Mando and Rotta fight. The crowd wants blood. Mando eventually gets the upper hand but refuses to kill Rotta. He yields, meaning Rotta technically wins.
Then Janu reveals that yes, Rotta is free.
Free to die.
He unleashes the monsters.
And yes, the monsters are based on the Dejarik chess creatures from A New Hope.
Because apparently Dave Filoni remembers every single obscure Star Wars thing and thinks that is enough to make a scene exciting.
Mando and Rotta survive, the arena collapses into chaos, and Janu runs. Mando captures him and brings him back to the New Republic.
And honestly?
This feels like where the movie should end.
The Imperial guy is captured.
The mission is complete.
Rotta has escaped.
But no.
The movie keeps going.
Rotta tells Mando that the Hutt Twins do not actually care about him. They want him dead because he is next in line and they want control. He also tells Mando that Lord Janu is the Imperial figure he was looking for.
Mando does not believe him at first because he says the Hutts would have told him.
No they would not.
They are Hutts.
They are mobsters.
They were using him.
Why would they tell him everything before he brought back Rotta?
That is one of those moments where the writing makes Din look weirdly naive for someone who has spent his entire life dealing with criminals.
Then Embo shows up and kidnaps Mando, because again, Dave Filoni cannot help himself.
The Hutts capture Mando, remove his helmet, and act like this is going to dishonor him forever.
Except this stopped mattering years ago.
Din has had his helmet removed multiple times by this point. This would have been a devastating threat in Season 1. Here, it just feels like the Hutts are several seasons behind.
They throw Mando into a water pit where he fights snake creatures and a giant underwater monster. He gets bitten and poisoned.

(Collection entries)

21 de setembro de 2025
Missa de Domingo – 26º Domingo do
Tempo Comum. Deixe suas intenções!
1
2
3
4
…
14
--
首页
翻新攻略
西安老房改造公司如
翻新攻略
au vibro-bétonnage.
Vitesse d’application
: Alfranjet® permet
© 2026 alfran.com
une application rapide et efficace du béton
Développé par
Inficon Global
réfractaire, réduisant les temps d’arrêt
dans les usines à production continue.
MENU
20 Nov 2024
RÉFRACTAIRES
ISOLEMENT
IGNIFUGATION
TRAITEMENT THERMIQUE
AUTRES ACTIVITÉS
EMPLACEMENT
* * *
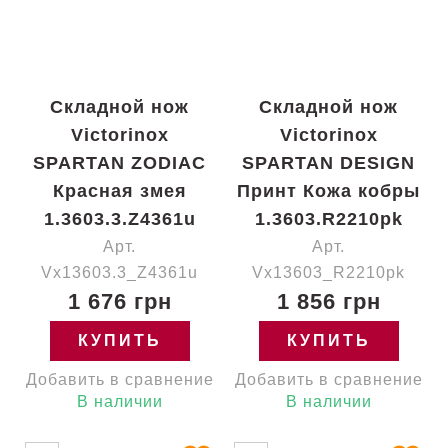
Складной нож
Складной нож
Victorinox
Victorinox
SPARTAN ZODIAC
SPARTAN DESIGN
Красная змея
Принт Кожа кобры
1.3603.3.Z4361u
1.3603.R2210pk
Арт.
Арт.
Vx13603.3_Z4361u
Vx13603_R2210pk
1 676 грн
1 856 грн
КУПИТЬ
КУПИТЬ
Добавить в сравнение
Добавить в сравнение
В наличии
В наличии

(The task) Retype the part of the movie review starting at "No they would" and ending at "dishonor him forever.".

(Response area)
No they would not.
They are Hutts.
They are mobsters.
They were using him.
Why would they tell him everything before he brought back Rotta?
That is one of those moments where the writing makes Din look weirdly naive for someone who has spent his entire life dealing with criminals.
Then Embo shows up and kidnaps Mando, because again, Dave Filoni cannot help himself.
The Hutts capture Mando, remove his helmet, and act like this is going to dishonor him forever.